A very, very brief LVQ tutorial
Since the LVQ approach isn't really covered by the book, this is a
very brief and informal tutorial on how the method can be
implemented. Note, that there are several variations of LVQ around,
and this is just one very simple version. So if you've found something
that behaves a bit differently, don't worry. :)
A basic Learning Vector Quantization (LVQ) approach may be defined
as:
- Take m_i prototype vectors (also often called codebook
vectors). There may be one or more prototype vectors per
class, usually more than one is used.
- Let c = arg min(||x - m_i||) define the nearest m_i to an
input vector x, denoted by m_c. When classifying, x is usually
taken to belong to the class of it's nearest prototype
vector, but m_c is also used in the learning phase.

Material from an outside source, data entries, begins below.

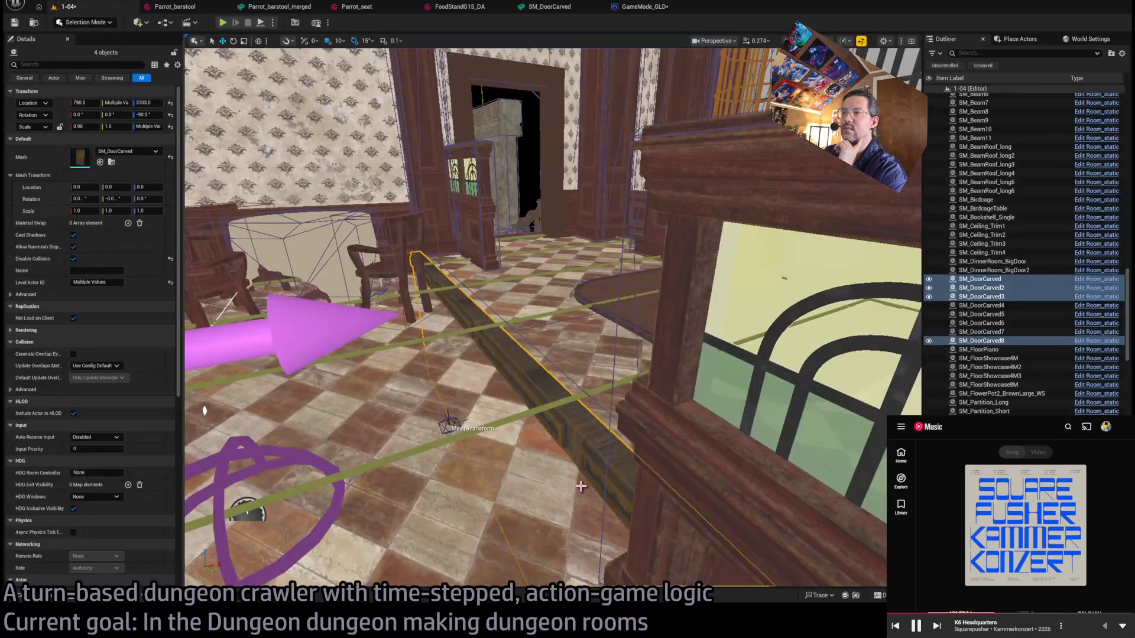
{"action": "left_click", "coordinate": [47, 597]}
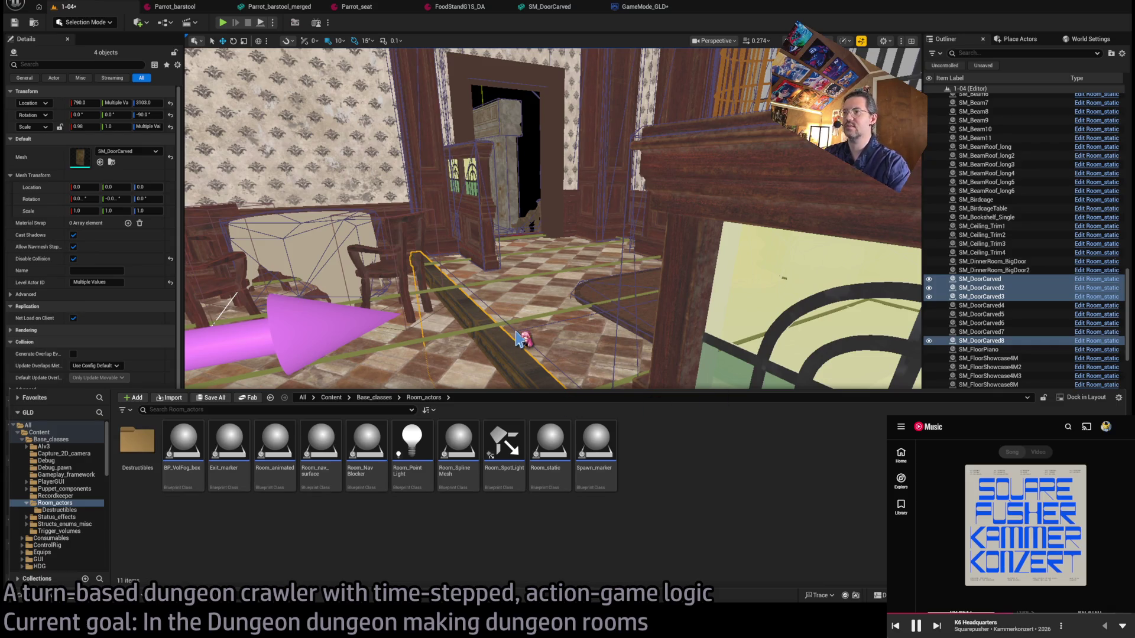
Create a Blueprint named Room_CollisionBox in Room_actors and open it.
{"action": "mouse_move", "coordinate": [520, 340]}
{"action": "left_mouse_down"}
{"action": "mouse_move", "coordinate": [514, 421]}
{"action": "mouse_move", "coordinate": [656, 436]}
{"action": "left_mouse_up"}
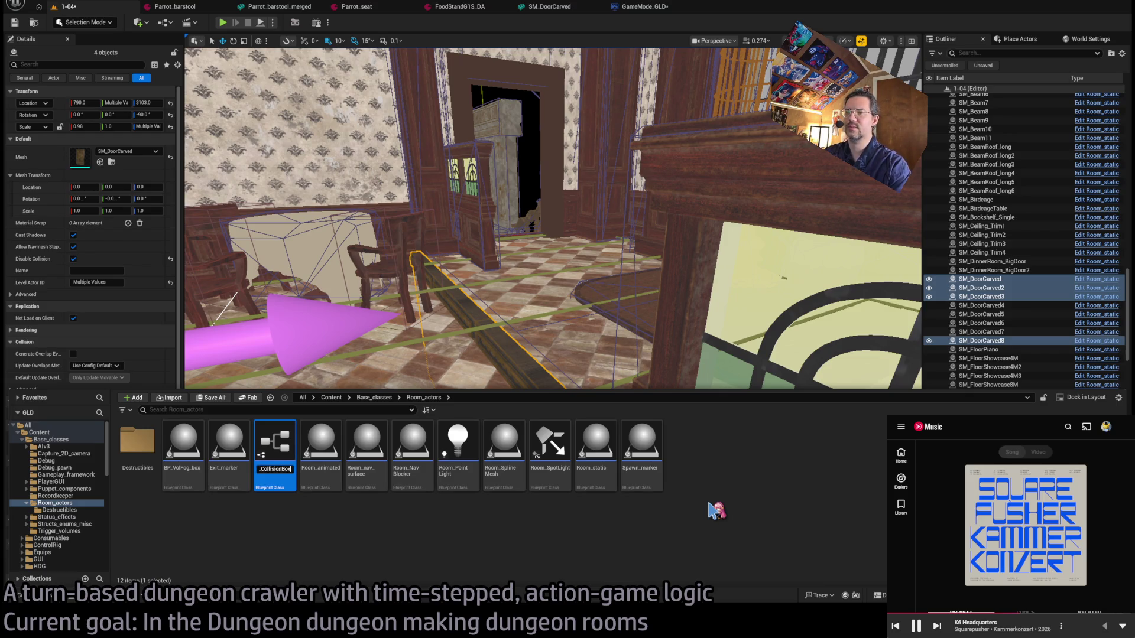
{"action": "key", "text": "Return"}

- Now the learning proceeds (with modifying only the
nearest prototype m_c(t) for the input x(t) each step t) as in
m_c(t + 1) = m_c(t) + alpha(t)[x(t) - m_c(t)],
if x and m_c belong to the same class
m_c(t + 1) = m_c(t) - alpha(t)[x(t) - m_c(t)],
if x and m_c belong to different classes.

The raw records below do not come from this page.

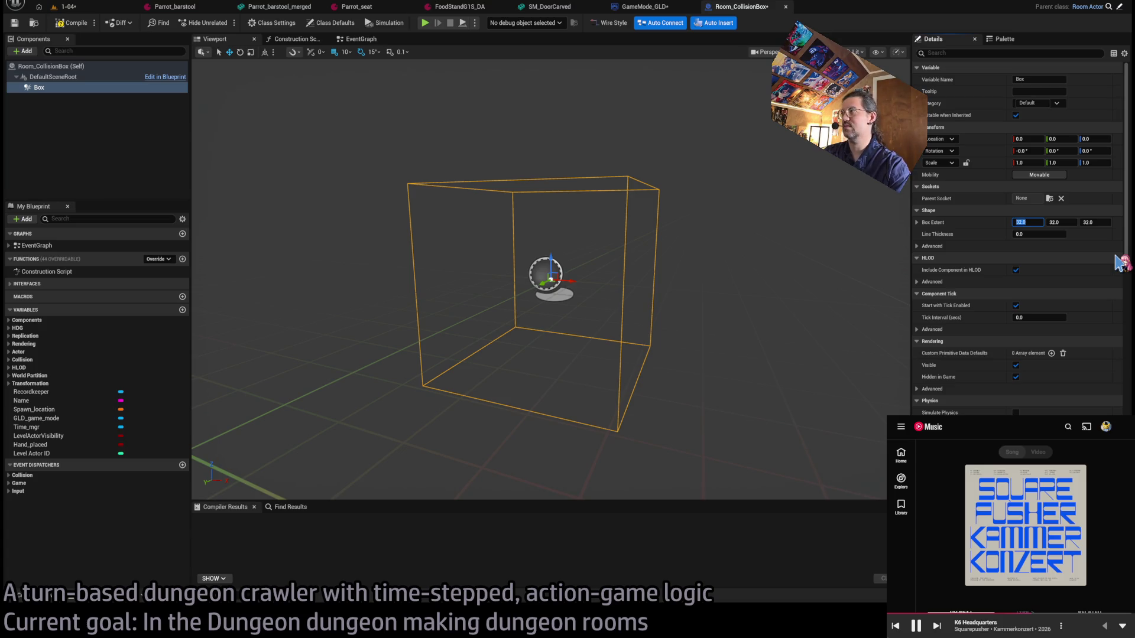
{"action": "key", "text": "Tab"}
{"action": "type", "text": "50"}
{"action": "key", "text": "Tab"}
{"action": "type", "text": "50"}
{"action": "key", "text": "Return"}
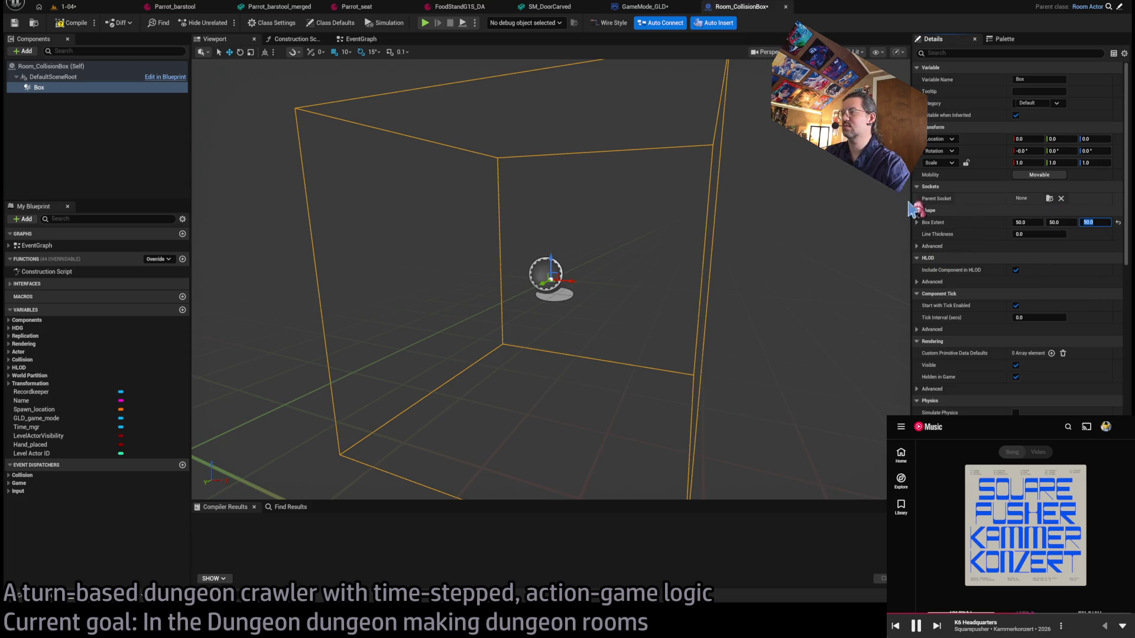
{"action": "left_click_drag", "start_coordinate": [650, 266], "coordinate": [620, 349]}
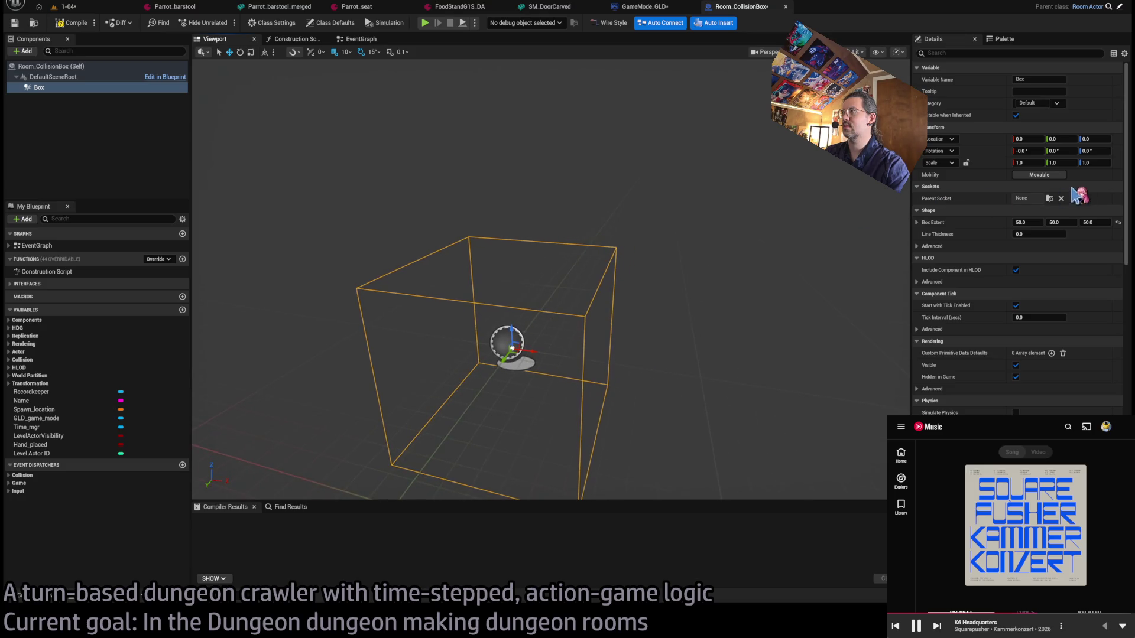
Set the Box's custom collision responses to Overlap, then all to Ignore.
{"action": "scroll", "coordinate": [998, 347], "scroll_direction": "down", "scroll_amount": 3}
{"action": "scroll", "coordinate": [995, 345], "scroll_direction": "down", "scroll_amount": 10}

- 0 < alpha(t) < 1 is the learning coefficient. It may be
constant or decrease monotonically with time. For example in
the lvq_pak LVQ1, an alpha initially smaller than 0.1 and
decreasing linearly with time is used.
- The iteration is generally stopped either after a
predefined number of steps, when alpha(t) reaches its minumum
value or when a desired training set error rate is reached.